About

NASPRO, recursive acronym for "NASPRO Architecture for Sound PROcessing", is a free/open source, modular and cross-platform software architecture to perform sound processing with a strong emphasys on interoperability.

Its main aim is to provide users and developers a set of full-featured tools to do sound manipulation using heterogeneous technologies which are already available (such as LADSPA or LV2) and at the same time make it easy to develop new ones without breaking interoperability.

Please, keep in mind that it is work in progress and that we're in early stages of development.

NASPRO for end users

Once installed, the most visible benefit brought by NASPRO to your system is allowing you to use plugins developed for certain applications on other applications.

The following screenshots are an example of what NASPRO can already do: they show the audacious media player running instances of LADSPA plugins as if they were native and the JACK Rack LADSPA host running audacious' effect plugins.

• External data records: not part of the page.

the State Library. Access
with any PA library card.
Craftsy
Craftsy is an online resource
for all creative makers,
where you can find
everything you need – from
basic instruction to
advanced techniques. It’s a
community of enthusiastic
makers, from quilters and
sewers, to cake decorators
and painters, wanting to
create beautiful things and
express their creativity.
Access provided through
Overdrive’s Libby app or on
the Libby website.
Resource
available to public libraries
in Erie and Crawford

  • Vinyl Effect LADSPA plugin under audacious (Inputs tab)
  • Vinyl Effect LADSPA plugin under audacious (Controls tab)
  • audacious' Voice Removal Plugin under JACK Rack

Nice, isn't it? ;-)

NASPRO for programmers

At the moment of writing NASPRO isn't probably of great interest to application developers, since it already does plugin bridging transparently to the usual plugin interfaces.

However there are plans to develop a couple of things which could let you consider using it directly in the future: one might be proper semantic metadata retrieving (short term), another is the implementation of a set of tools on the top of the low-level NASPRO libraries to ease development of complex sound processing applications, such as a gstreamer-like sound processing library (long term).

In any case, NASPRO core libraries are entirely developed in quasi-strict ISO/ANSI C (ISO/IEC 9899:1990, also known as C89) and contains little OS-, compiler- and CPU-specific code, which is clearly separated from the rest.

NASPRO for sound processing technology developers

Whether you are developing or maintaining support for some sound processing plugin API or wish to define a file format to represent audio filters, NASPRO can already be of great help to make your work interoperable with existing technology: you only have to write a NASPRO module and, if possible, some "back bridge" to your technology and you're done.

It will be even more convenient in the future, since, as said before, new tools built on top of the low-level NASPRO libraries will enable features like (hopefully) autogenerated GUIs, data streaming, session handling and whatnot, without requiring any effort on your side.

So, stay tuned! ;-)

NASPRO for scientists/researchers

Scientists and/or researchers in the audio field who are not programmers could find NASPRO to be of great help, since it is one of the goals of the NASPRO project to make it easier to develop sound processing components as, for example, textual or binary files, which could be created either manually or via general- or special-purpose scientific software.

In this regard we already started developing, as a Google Summer of Code 2008 project, a textual file format called NDF (NASPRO Digital Filter) to represent FIR and IIR sound processing filters given their impulse responses. Support for the first version (0.1) of this file format is available since the 0.1.1 release.

Oddities

The project name comes from the word "naspro" found in some southern Italian idioms, pronounced nasproh or 'nnashproh. The naspro is a traditional Southern Italian icing used for sweets.